Revolution Lighting Technologies (NASDAQ:RVLT) missed its revenue guidance by reporting Q2 revenues of $36.4 million versus $43.4 million a year ago, down 16%. A few large opportunities that were won, were expected to have started shipping in Q2, but slipped out of the quarter. For example, a large contract with the city of Boston that was won by its partner Honeywell was supposed to have begun in Q2 but product delivery has not started.
In Q2 2018, the company had a gross margin of 32.3%, slightly down from 32.8% a year ago on reduced sales.
Operating expenses were $12.9 million versus $15.5 a year ago when acquisition, severance, and transition costs are included. Without those in both quarters, operating costs were $12.1 million versus $13.3 million in 2017. $800,000 of the difference was a decline in amortization and depreciation. Operating income was a loss of $1.1 million versus breakeven a year ago.
Interest expense increased to $1.1 million for the quarter from $943,000 in Q2 2017. The company expects cash flow and collections to improve in the second of the year when it should begin to pay down some borrowings.
GAAP net loss was again $2.2 million, as it was in Q1 2018, versus a loss of $0.7 million a year ago. The company pays no taxes and has a federal tax loss carry forward of more than $50 million and a state tax loss carry forward of over $36 million.
GAAP EPS loss per share was $0.10 versus a loss of $0.12 per share in 2017. Excluding charges and stock based compensation the non-GAAP EPS loss was $0.04 versus a loss of $0.03 per share in Q2 2017.
Adjusted EBITDA for the quarter was $1.7 million versus $3.2 million in 2017 and $1.0 million in the first quarter of 2018. The company uses EBITDA as its goal metric. This was an EBITDA margin of 4.7%, an improvement over the 2.8% in Q1.
Management expects Q2 2018 revenue in the $40 – $42 million range and adjusted EBITDA in the area of 6%. It reduced its full year 2018 revenue guidance from $165 – $175 million to $160 – $170 million, versus $152 million in 2017, and adjusted EBITDA in the 6% – 7% range from its previous guidance of 8% – 10%.
The company continues to increase its addressable market and is now working with a partner to be approved by the FAA for airport light replacement. This could be a huge opportunity with only one other competitor. While sales could be a way off, it would allow the company to replace airport lights in US commercial and military airports as well as aircraft carriers and overseas locations. This includes runway lights, facilities, and parking areas.

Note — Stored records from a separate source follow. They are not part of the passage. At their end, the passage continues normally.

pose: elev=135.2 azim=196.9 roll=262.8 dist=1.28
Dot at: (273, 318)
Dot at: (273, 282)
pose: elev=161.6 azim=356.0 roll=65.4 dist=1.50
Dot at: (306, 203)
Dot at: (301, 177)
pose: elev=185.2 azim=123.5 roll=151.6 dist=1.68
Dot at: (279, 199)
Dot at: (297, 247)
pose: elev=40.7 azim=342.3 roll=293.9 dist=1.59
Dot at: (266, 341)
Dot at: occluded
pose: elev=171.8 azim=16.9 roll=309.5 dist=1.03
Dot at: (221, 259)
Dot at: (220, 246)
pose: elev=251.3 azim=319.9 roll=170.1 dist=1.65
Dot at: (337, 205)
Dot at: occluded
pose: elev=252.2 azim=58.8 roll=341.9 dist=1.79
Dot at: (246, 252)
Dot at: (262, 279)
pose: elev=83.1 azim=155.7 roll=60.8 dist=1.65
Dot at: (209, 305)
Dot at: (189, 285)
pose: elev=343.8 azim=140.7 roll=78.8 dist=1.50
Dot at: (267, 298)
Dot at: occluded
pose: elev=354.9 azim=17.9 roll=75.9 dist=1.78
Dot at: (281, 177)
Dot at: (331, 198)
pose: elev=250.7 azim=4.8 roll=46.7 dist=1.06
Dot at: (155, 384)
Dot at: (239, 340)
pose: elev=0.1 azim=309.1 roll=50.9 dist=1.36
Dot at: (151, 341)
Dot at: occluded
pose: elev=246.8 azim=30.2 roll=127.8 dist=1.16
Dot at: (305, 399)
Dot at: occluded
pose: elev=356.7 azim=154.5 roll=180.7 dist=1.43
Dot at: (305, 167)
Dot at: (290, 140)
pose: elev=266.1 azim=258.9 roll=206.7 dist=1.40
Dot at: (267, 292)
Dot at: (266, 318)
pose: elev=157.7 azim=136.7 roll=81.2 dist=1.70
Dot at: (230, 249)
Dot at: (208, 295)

Another new avenue of sales is exemplified by its deal with a large REIT with $2.8 billion in properties. RVLT will be a partner in retrofitting properties to improve energy efficiency and property values. It is especially excited about the implementation of an online ordering system that allows owners to send requests directly to RVLT to be filled.
The company recently introduced a new line of controls to rave reviews. Management believes it has an offering that beats the competition hands down in quality and features and is even in talks with a competitor for a private-label version. It believes it may even have licensing opportunities for its technology.
In the quarter, RVLT started delivery of its second award from a large box retailer, and is in a pilot with this retailer to replace fixtures also leading to even more upside if successful.
The company already sold $4 million to the Navy by providing 100,000 bulbs earlier this year, and is expecting at least another 150,000 units to be put out on an RFP in the next few months.
Revolution’s ability to meet Made in America standards as well as Trade Agreement Act compliance has helped it in the US government as well as the corporate market. It recently doubled the size of its Simi Valley facility in order to meet demand. While there are threats of potential tariffs on Chinese goods, RVLT believes what it sources from China will not be affected. In the worst case scenario, it is already aware of US based suppliers of its needed components due to contacts made in sourcing its Made in America product line.
The company continues to work to cut costs and improve operations. It recently actions include reorganizing and cutting staff and it believes it has taken $1.3 million out of its annual budget. It now believes its EBITDA breakeven point has been brought down to $31 million in quarterly revenues.